The Jets go all Soviet when it comes to the Wildcat

Under Rex Ryan, the Jets have been a team that believes that anything worth doing is worth doing as loudly as possible.

That made it more than a little shocking to learn that the Jets would be barring reporters from sharing what they saw on the field at Monday's practice. They could share that the Jets were practicing the Wildcat offense, but they couldn't offer any details about what played out on the field.

It's a strange time to choose silence. The Jets hired Tony Sparano, who put the Wildcat into the league vernacular as Dolphins coach, as their offensive coordinator and traded for Tim Tebow, a quarterback whose running ability is the only thing keeping him from playing tight end.

On the big board of mysteries, this is less "Who is Keyser Soze?" and more "Who let the dogs out?" 

Let's face it, if the Jets are just running the Wildcat then the only reason to keep it secret is if they are planning to have an actual wildcat on the field running the ball. Otherwise, they'd be running plays in an outmoded offense that every team in the league has seen since Sparano put it into heavy use while coaching the Dolphins.

What's a bit easier to believe is that the Jets are running some kind of variation on the read option looks that were the bread and butter of the Tebow-led offense in Denver last season. Or perhaps it's some kind of hybrid where Tebow, Mark Sanchez and Joe Namath are all on the field at the same time for a play that ends with a pooch punt for reasons we may never fully understand.

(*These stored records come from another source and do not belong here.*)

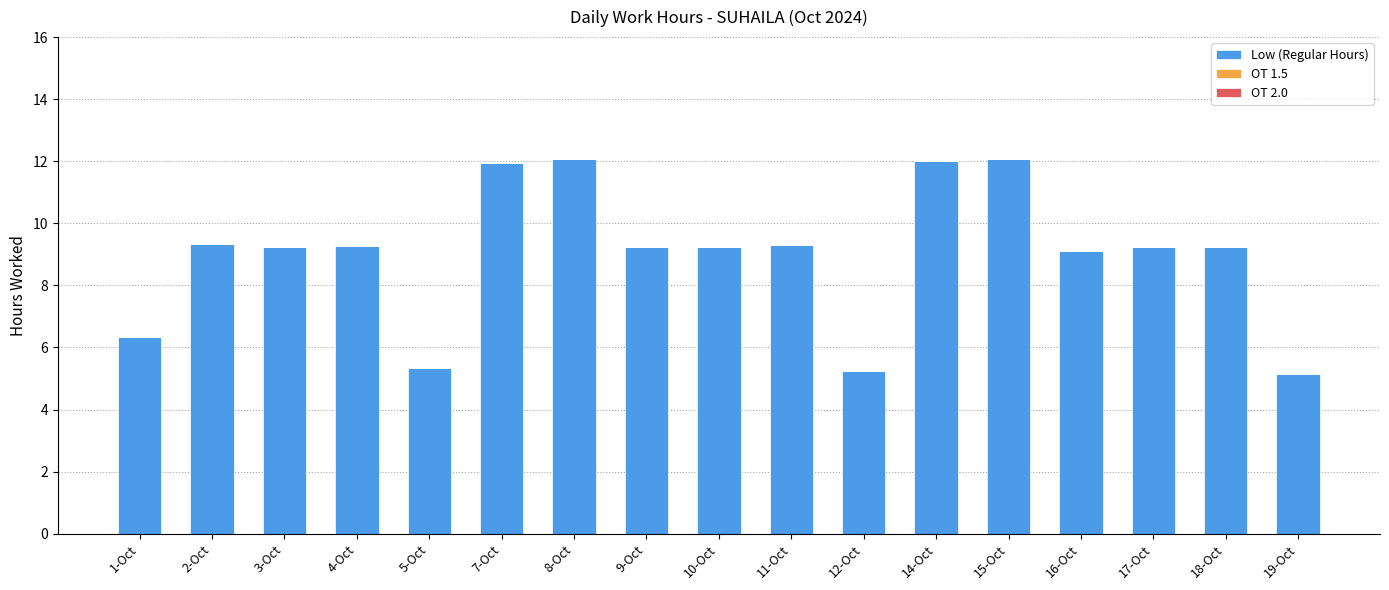

How many categories are shown in the chart?

17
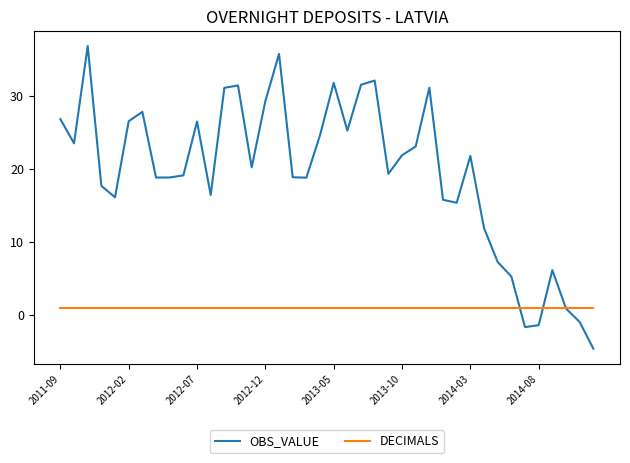

Which series has the largest total across all categories?

OBS_VALUE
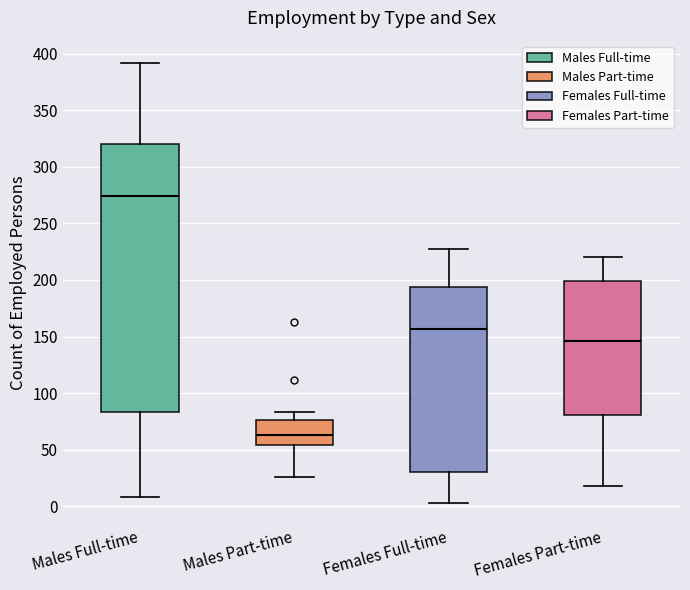

Reading left to right, transcribe this box plot: for each box, give where its median line is, the range the box spans, and where its two whiskers end, as read against the y-axis. The values are not printed on the chart, so give them approximately, as read against the axis.

Males Full-time: median 275, box 85 to 320, whiskers 10 to 390
Males Part-time: median 65, box 55 to 75, whiskers 25 to 85
Females Full-time: median 155, box 30 to 195, whiskers 5 to 225
Females Part-time: median 145, box 80 to 200, whiskers 20 to 220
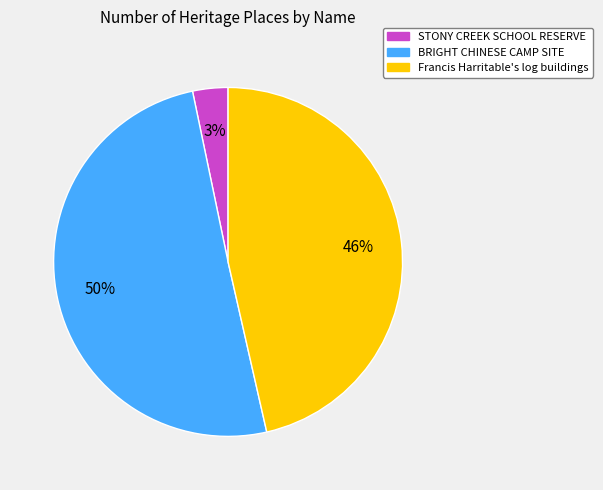

What percentage is the Francis Harritable's log buildings slice, to the nearest percent?

46%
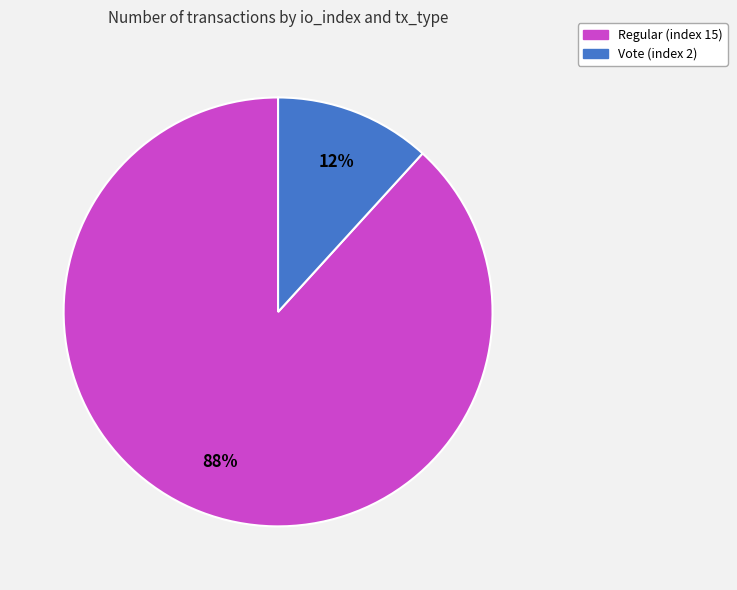

Is it true that Regular (index 15) is 88% of the pie?

True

If they're looking for a name for the package of plays, we'd go with the Black Sea Coast Offense because Ryan's whole plan here seems to be stolen from the pages of Khruschev instead of Pop Warner. The idea is to make teams guess about what the Jets might do on offense because those guesses will take up practice time that can't be spent on other things.

That's sort of the way things went during the Cold War, when the U.S. and U.S.S.R. would try to goad the other side into doing things because of what their enemy might be prepared to do instead of simply dealing with the things that they were actually doing.

All of the spending, spying and gamesmanship of the era wound up with the end of the Soviet Union, the more secretive of the two sides and the one without the resources of their capitalist rivals.

Let's hope the analogy doesn't stretch quite that far for the Jets because they definitely bear some similarity to the boys from the Kremlin. Just as the Soviets acted like a world power without the money to pay for the dirty business of being a world power, the Jets act like an NFL contender without a roster that has the talent to do the dirty business of being an NFL contender.

And that's why they are staking part of their offense on a plan that involves taking their starting quarterback out of the game in the middle of drives, a move that shows about as much strength as making the Berlin Wall out of chicken wire.

On second thought, maybe it is for the best that the Jets keep all this stuff a secret.